* _Exercise instructions_:
Say how many lines in the records contain "root". The reply must consist of the number alone.

* _Data for this exercise_:
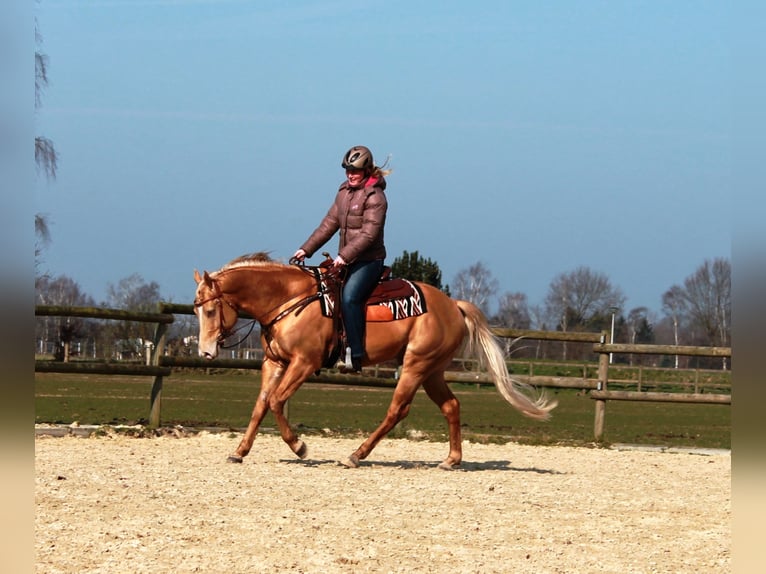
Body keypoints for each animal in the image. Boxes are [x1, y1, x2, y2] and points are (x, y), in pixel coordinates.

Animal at [193, 252, 556, 469]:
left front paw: (299, 447)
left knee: (397, 410)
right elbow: (261, 405)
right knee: (451, 406)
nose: (206, 352)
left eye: (210, 310)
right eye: (197, 310)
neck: (291, 300)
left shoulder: (303, 363)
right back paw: (452, 459)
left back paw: (357, 454)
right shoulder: (274, 363)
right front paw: (240, 451)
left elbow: (277, 401)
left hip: (415, 367)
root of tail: (453, 305)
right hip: (432, 371)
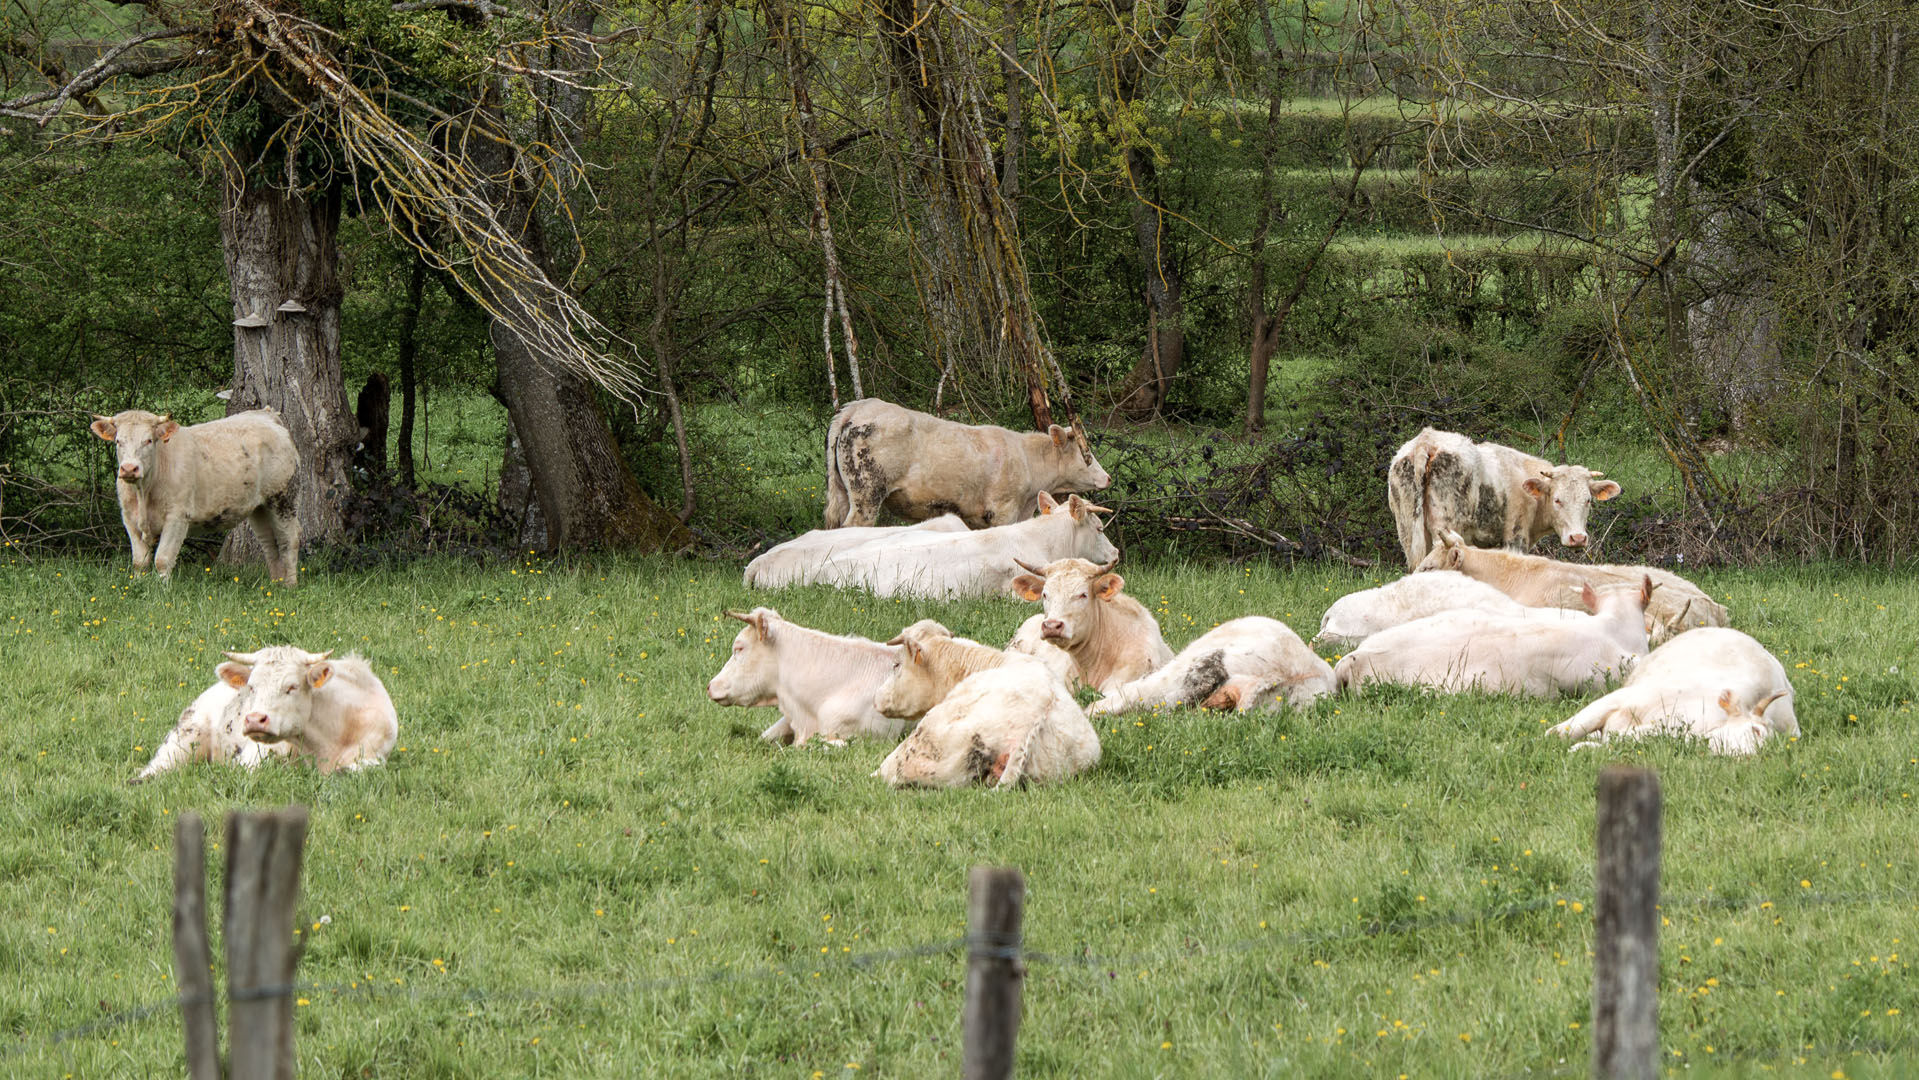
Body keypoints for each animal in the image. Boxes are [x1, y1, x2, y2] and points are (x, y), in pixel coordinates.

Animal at [90, 408, 301, 585]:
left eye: (148, 440)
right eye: (119, 441)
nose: (129, 469)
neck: (144, 492)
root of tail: (266, 415)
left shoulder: (177, 517)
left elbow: (163, 559)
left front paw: (162, 591)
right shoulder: (129, 519)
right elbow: (139, 562)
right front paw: (138, 586)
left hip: (283, 498)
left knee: (288, 540)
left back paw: (289, 585)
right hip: (259, 507)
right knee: (269, 544)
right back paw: (275, 583)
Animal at [823, 398, 1111, 529]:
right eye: (1086, 453)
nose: (1107, 477)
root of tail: (859, 406)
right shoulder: (1003, 509)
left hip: (842, 491)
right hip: (867, 493)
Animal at [1387, 427, 1620, 568]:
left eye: (1588, 500)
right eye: (1557, 500)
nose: (1578, 538)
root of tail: (1426, 439)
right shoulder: (1516, 536)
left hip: (1407, 530)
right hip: (1445, 525)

* _Task answer_:
4